Submit your pitch to our Live Storytelling Event

 

Issue 16 Foreword

Suzanne McConnell

“Considering how common illness is, how tremendous the spiritual change that it brings, how astonishing, when the lights of health go down, the undiscovered countries that are then disclosed…it becomes strange indeed that illness has not taken its place with love and battle and jealousy among the prime themes of literature.” So wrote Virginia Woolf in her essay “On Being Ill.”

The number of submissions to the Bellevue Literary Review validates Woolf ’s notion. They have quadrupled from our onset to almost 3,000 each year. This issue contains a selection of these submissions, including work entered into our annual contest. We want to thank the judges—Rosellen Brown for fiction, Natalie Angier for nonfiction, and Naomi Shihab Nye for poetry—as well as all our reviewers, for their generous time and attention.

In “Made of Metal and Constructed With Fire” by Katherine Ellis, the winner of the Goldenberg Prize for Fiction, a young woman with breast cancer and a slim chance of living long takes a welding class. This superbly wrought story traces the healing power of the creative process, as the narrator undergoes a metamorphosis from wanting certainty to embracing the instability of materials.

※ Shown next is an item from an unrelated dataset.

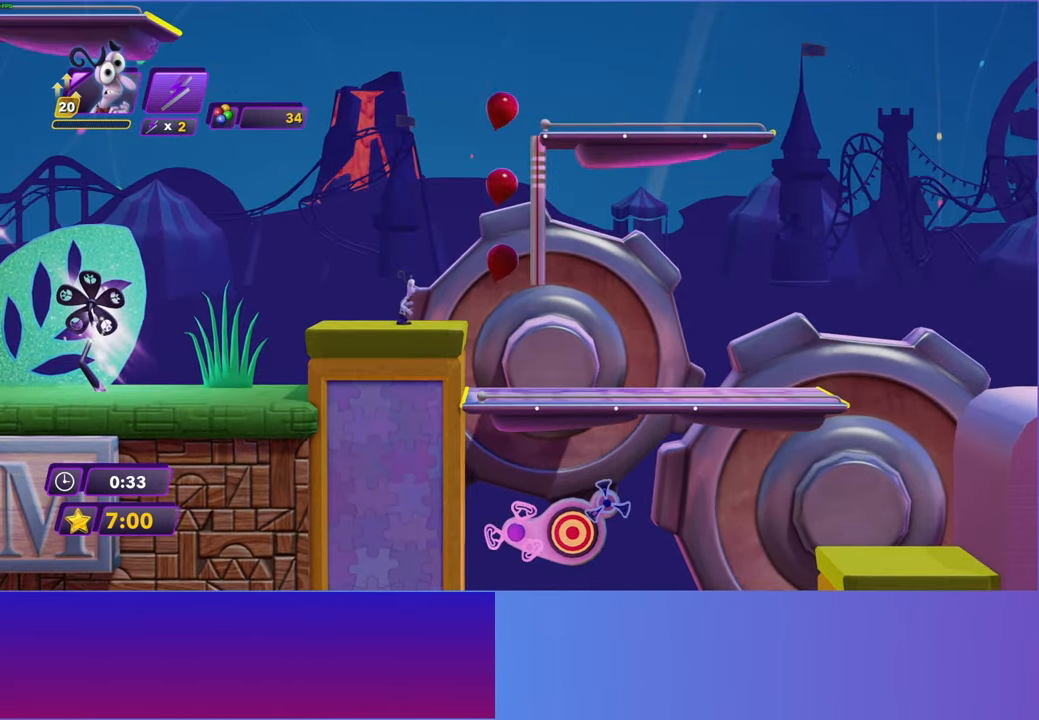
{"buttons": [], "left_stick": "center", "right_stick": "center", "events": []}
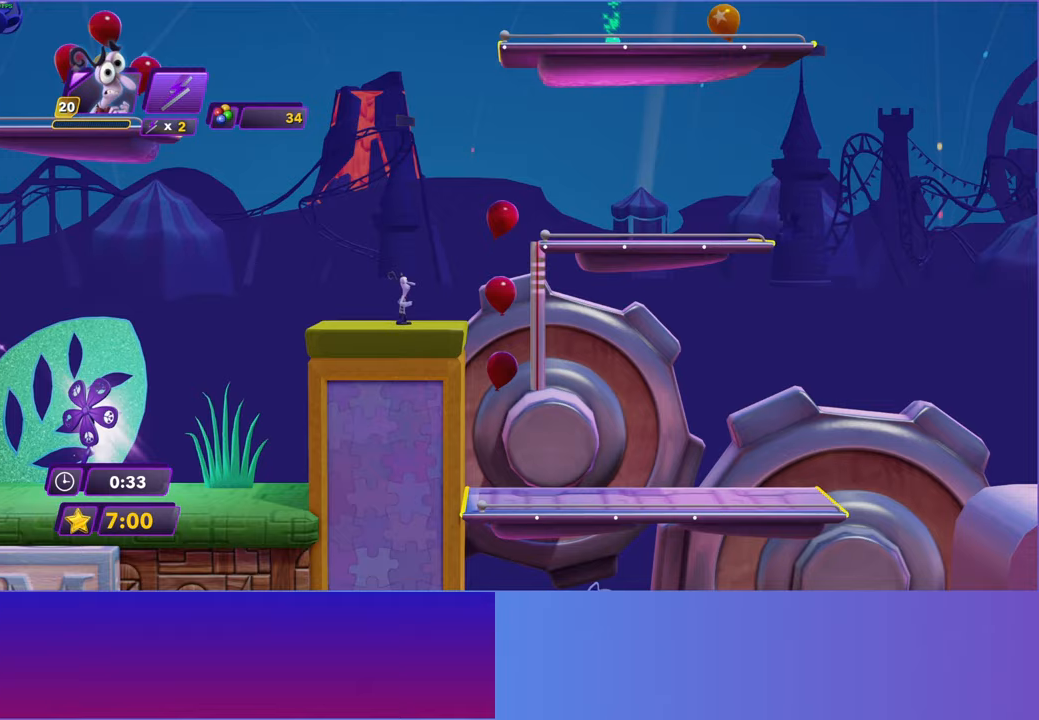
{"buttons": [], "left_stick": "center", "right_stick": "center", "events": [[167, "left_stick", "right"], [200, "A", "down"], [333, "A", "up"], [333, "left_stick", "center"]]}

Buffy Cram’s “Mineral by Mineral,” which won Honorable Mention, is a rant aiming scattershot at the character’s main targets, until eventually she is driven to extreme measures to ground herself. In “White Space,” Amanda McCormick masterfully renders the stunned numbness of shock.

Several stories are written from a teenager’s point of view. In “Baba,” a 16-year-old must “baba-sit” her once renowned Indian grandfather on his annual summer visit to New Jersey. In “The Egg Bowl,” a Louisiana freshman negotiates his father’s cancer and his own romantic life through his family’s language of football. A lively hospice-bound teenager narrates “SUTHY Syndrome,” a tale of how he and a girl his age make last stands to do what teenagers do—pulling off antics, sexuality—while gaming with death.

For our nonfiction, we are pleased and grateful to announce that Gloria Vanderbilt and her son Anderson Cooper have transferred an award originally given through The Ontario Review, now defunct after the death of its editor, Raymond J. Smith, to the Bellevue Literary Review. The Carter V. Cooper Memorial Prize for Nonfiction is intended as an ongoing legacy in the name of Gloria Vanderbilt’s son and Anderson Cooper’s brother Carter, an idealistic and promising young thinker and writer at the time of his tragic death in 1988.

The winning essay, “Presence of Another” by Amanda Leskovac, is an account of a 21-year-old discovering her paralysis after a car accident, her life cataclysmically altered. Honorable Mention goes to “Close to the Bones” by Amy Nolan, a piece about recovering from anorexia.

We are proud to announce that The Vilcek Foundation is endowing the BLR poetry prize, now known as the Marica and Jan Vilcek Prize for Poetry. The Vilceks have been good friends of the BLR and we are grateful for their ongoing support. The prize winner is “Moon-face” by Celeste Lipkes, a poem in rhymed couplets about the decision to suffer through illness and medicine’s side effects, to persist “on the night’s thin skin.” Two Honorable Mentions also address courage. Missy-Marie Montgomery writes in “Edges” about the “struggle to make my way back to the body.” In “Patient Belongings” John Willson muses on the held-breath rhythm of a beloved’s recovery.

We strive to leaven our somber subjects by including imaginative, humorous pieces. In this issue, some also range to the far edges of our themes. In “Love Sick,” a student, like, tells about an impossible crush on his much older teacher, and in “Eruv,” the collective “we” relates what happens when an enclave of practicing Jews in a Christian suburban Denver neighborhood expand their community.

We have enjoyed working on this issue, and have found ourselves at times unusually at odds in our responses, which served to remind us of how singular the acts of writing and of reading are, and therefore how valuable in validating our individual souls. We hope that this issue is equally evocative for you.